***** Trecho do documento

E aí entra Casares, interpretado pelo próprio Daniel Hendler. Ele é o especialista, o juiz, aquele que tem o poder de decidir o destino de Martha. Hendler, tanto na frente quanto atrás das câmeras, constrói Casares com uma complexidade fascinante. Não é um vilão, não é um herói unidimensional. Ele é o nosso espelho, o cético, o que tenta aplicar a lógica e o manual em uma situação que desafia qualquer protocolo. A interação entre Martha e Casares é o coração pulsante de 27 Noites. É um embate de filosofias de vida, um jogo de xadrez onde as peças são a sanidade e a liberdade. Lembro-me de uma cena específica, onde Martha, com um sorriso enigmático, descreve um desejo simples que, para ela, é a essência da vida, enquanto Casares tenta enquadrá-lo em algum diagnóstico. É como ver a poesia tentando ser traduzida para um gráfico. E a comédia emerge justamente aí, nesse choque de mundos, na ironia da situação, no absurdo de tentar medir a alegria com réguas clínicas.
A beleza de 27 Noites reside na sua capacidade de fazer rir e refletir no mesmo fôlego. O humor não é leviano; ele é uma ferramenta, um bisturi afiado que o trio de roteiristas – Hendler, Martín Mauregui e Agustina Liendo – usa para dissecar nossas próprias hipocrisias e medos. Medo de envelhecer, de perder o controle, de ser julgado, mas também o medo de sermos nós mesmos, de extravasar, de “curtir a vida” de uma forma que desafia o manual. A química entre o elenco principal, incluindo Humberto Tortonese, Julieta Zylberberg e Paula Grinszpan, que trazem camadas adicionais a essa teia familiar e institucional, é palpável. Cada um, à sua maneira, contribui para a complexidade desse microcosmo, onde a normalidade é uma palavra em constante redefinição.
| Atributo | Detalhe |
|---|---|
| Diretor | Daniel Hendler |
| Roteiristas | Daniel Hendler, Martín Mauregui, Agustina Liendo |
| Produtores | Agustina Llambi Campbell, Santiago Mitre |
| Elenco Principal | Marilú Marini, Daniel Hendler, Humberto Tortonese, Julieta Zylberberg, Paula Grinszpan |
| Gênero | Comédia |
| Ano de Lançamento | 2025 |
| Produtora | La Unión de los Ríos |
Sob a direção atenta de Hendler, o filme nunca cai no melodrama barato. Há uma delicadeza na forma como a câmera observa Martha, uma paciência que nos permite sentir cada nuance de sua jornada. A produção, sob a batuta de Agustina Llambi Campbell e Santiago Mitre pela La Unión de los Ríos, é impecável, criando um ambiente que é, ao mesmo tempo, acolhedor e opressor. Eles conseguem nos fazer sentir o peso das 27 Noites de Martha, sem nunca perder de vista a luz que ela carrega dentro de si.

**********

> **Questões propostas**
• A. Reproduza a passagem do trecho do documento que começa em "A beleza de" e termina em "em constante redefinição.".
• B. Enumere todos os nomes que a tabela do trecho do documento apresenta na linha "Elenco Principal".

***** Dados fornecidos

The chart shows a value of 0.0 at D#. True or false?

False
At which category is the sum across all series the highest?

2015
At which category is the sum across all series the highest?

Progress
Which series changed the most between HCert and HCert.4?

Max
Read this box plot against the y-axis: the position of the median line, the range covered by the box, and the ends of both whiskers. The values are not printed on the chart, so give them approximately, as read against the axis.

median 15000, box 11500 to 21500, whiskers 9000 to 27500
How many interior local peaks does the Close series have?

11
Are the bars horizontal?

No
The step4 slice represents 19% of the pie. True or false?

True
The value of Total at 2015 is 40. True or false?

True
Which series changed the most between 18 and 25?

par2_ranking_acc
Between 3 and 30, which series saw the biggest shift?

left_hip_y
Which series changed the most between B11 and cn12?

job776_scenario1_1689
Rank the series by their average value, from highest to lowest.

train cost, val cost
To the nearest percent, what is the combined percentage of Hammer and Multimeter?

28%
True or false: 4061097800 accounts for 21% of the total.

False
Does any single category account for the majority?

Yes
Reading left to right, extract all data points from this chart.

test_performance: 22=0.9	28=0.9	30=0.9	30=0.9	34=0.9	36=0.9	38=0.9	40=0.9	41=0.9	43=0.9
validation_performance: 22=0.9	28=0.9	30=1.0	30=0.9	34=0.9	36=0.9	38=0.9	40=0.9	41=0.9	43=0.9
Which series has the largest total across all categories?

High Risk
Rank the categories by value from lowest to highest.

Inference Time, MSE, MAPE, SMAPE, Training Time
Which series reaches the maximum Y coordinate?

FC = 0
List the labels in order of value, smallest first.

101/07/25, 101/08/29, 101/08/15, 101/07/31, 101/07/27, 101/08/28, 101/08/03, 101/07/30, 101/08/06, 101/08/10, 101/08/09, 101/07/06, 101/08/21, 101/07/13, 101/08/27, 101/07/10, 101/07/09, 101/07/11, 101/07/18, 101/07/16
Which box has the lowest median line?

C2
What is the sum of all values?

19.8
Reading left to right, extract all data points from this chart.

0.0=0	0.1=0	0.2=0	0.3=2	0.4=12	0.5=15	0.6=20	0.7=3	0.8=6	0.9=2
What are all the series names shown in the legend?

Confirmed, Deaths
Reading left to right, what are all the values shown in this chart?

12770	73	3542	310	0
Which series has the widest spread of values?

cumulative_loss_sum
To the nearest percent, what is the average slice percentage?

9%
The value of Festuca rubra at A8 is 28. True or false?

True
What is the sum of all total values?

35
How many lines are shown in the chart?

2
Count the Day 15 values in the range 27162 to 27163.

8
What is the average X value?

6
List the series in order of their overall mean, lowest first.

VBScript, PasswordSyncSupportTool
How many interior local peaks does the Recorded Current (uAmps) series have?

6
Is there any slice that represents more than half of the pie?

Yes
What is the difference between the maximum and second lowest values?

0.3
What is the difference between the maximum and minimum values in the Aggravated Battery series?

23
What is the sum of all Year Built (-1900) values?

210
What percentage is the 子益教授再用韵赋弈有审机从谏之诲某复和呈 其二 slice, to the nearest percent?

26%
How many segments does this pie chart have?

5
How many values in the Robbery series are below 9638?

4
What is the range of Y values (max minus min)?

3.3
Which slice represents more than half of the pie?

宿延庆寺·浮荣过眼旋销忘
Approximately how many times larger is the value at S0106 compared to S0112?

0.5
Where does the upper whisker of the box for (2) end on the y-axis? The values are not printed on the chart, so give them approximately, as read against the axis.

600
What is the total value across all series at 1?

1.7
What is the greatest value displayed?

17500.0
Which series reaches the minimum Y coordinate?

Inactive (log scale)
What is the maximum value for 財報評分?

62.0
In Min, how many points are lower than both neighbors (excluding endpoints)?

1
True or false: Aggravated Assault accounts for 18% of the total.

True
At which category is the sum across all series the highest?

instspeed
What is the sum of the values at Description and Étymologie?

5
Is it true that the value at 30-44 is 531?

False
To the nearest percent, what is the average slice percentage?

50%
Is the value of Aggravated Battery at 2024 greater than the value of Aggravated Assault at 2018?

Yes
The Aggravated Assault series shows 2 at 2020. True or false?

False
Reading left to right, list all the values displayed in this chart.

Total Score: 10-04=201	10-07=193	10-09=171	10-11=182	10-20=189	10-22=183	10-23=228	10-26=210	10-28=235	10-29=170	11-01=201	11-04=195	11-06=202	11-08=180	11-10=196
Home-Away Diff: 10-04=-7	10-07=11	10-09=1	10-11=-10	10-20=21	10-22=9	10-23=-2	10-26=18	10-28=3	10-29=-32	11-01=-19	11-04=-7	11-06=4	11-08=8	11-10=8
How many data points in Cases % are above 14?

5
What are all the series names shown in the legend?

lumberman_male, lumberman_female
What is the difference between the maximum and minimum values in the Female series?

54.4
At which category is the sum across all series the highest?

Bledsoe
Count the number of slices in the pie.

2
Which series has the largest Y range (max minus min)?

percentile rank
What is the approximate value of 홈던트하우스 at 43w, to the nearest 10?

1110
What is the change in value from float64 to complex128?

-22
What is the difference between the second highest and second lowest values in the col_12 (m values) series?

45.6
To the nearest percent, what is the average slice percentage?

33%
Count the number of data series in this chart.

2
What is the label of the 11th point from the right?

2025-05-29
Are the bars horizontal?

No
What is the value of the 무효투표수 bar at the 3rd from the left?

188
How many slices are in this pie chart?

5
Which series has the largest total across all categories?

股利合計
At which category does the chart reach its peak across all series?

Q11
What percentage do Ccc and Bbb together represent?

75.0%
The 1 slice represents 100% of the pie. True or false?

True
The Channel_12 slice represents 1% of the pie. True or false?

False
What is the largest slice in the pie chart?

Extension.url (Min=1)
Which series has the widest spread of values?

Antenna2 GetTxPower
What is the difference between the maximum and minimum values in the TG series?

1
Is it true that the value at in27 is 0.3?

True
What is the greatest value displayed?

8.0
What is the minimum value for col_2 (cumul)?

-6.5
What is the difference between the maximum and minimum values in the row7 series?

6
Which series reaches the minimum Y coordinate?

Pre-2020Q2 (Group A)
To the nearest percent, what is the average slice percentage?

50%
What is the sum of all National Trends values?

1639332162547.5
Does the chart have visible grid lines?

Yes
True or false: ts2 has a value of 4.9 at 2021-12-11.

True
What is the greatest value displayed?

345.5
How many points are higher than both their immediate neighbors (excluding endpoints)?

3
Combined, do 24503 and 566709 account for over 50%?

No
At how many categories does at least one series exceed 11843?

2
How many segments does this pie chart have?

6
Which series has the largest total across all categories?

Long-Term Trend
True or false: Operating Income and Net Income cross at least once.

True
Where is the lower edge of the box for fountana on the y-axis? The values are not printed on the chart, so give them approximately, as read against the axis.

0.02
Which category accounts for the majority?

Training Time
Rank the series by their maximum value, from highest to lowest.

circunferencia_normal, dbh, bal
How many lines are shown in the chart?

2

**********

> **Respostas esperadas**
• A.
A beleza de 27 Noites reside na sua capacidade de fazer rir e refletir no mesmo fôlego. O humor não é leviano; ele é uma ferramenta, um bisturi afiado que o trio de roteiristas – Hendler, Martín Mauregui e Agustina Liendo – usa para dissecar nossas próprias hipocrisias e medos. Medo de envelhecer, de perder o controle, de ser julgado, mas também o medo de sermos nós mesmos, de extravasar, de “curtir a vida” de uma forma que desafia o manual. A química entre o elenco principal, incluindo Humberto Tortonese, Julieta Zylberberg e Paula Grinszpan, que trazem camadas adicionais a essa teia familiar e institucional, é palpável. Cada um, à sua maneira, contribui para a complexidade desse microcosmo, onde a normalidade é uma palavra em constante redefinição.

• B. Marilú Marini, Daniel Hendler, Humberto Tortonese, Julieta Zylberberg, Paula Grinszpan